There is, in fact, increasing evidence that altruism is an essential part of human nature. Literally. It seems to be hard-wired into us genetically. As it is in other social species. (As is selfishness, of course. Both qualities exist, in pretty much everyone.) Denying its existence is like denying the existence of social hierarchies or sexual desire.
I never cease to be amazed by people who insist that everyone else really experiences life exactly the way they do, if only they’d be honest and admit it. And in particular, I never cease to be amazed by selfish people who insist that everyone else is fundamentally selfish, too, and just won’t admit it. It’s so obviously self-serving that it’s laughable.
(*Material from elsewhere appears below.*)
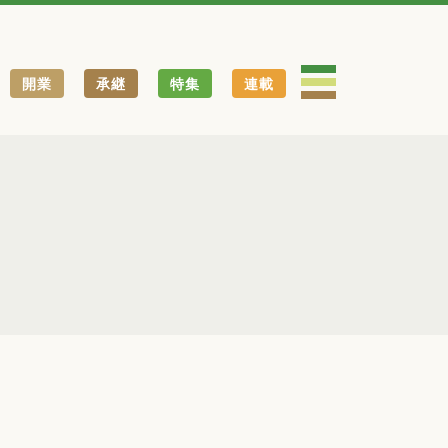
開業
承継
特集
連載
No, there’s probably no such thing as “pure altruism.” Any completely self-sacrificing tendency would have been selected out by evolution in a hurry. But the fact that it isn’t pure doesn’t mean that it doesn’t exist.
If people want to behave selfishly — i.e., concerned excessively or exclusively with themselves without regard for others — I doubt that I can argue them out of it. I just wish they’d stop fooling themselves into believing that everyone else is really just like them and simply won’t admit it. If you genuinely lack altruistic feelings… well, everyone else is not just like you. There are people in the world who care about other people, who have empathy for them, who want to make the world better for everyone and not just for themselves. And the world is a better place because of it.
Yes, the care for other people is mixed with self-care. But that doesn’t negate it. The fact that you are missing out on a fundamental human experience is no reason to deny that experience’s very existence.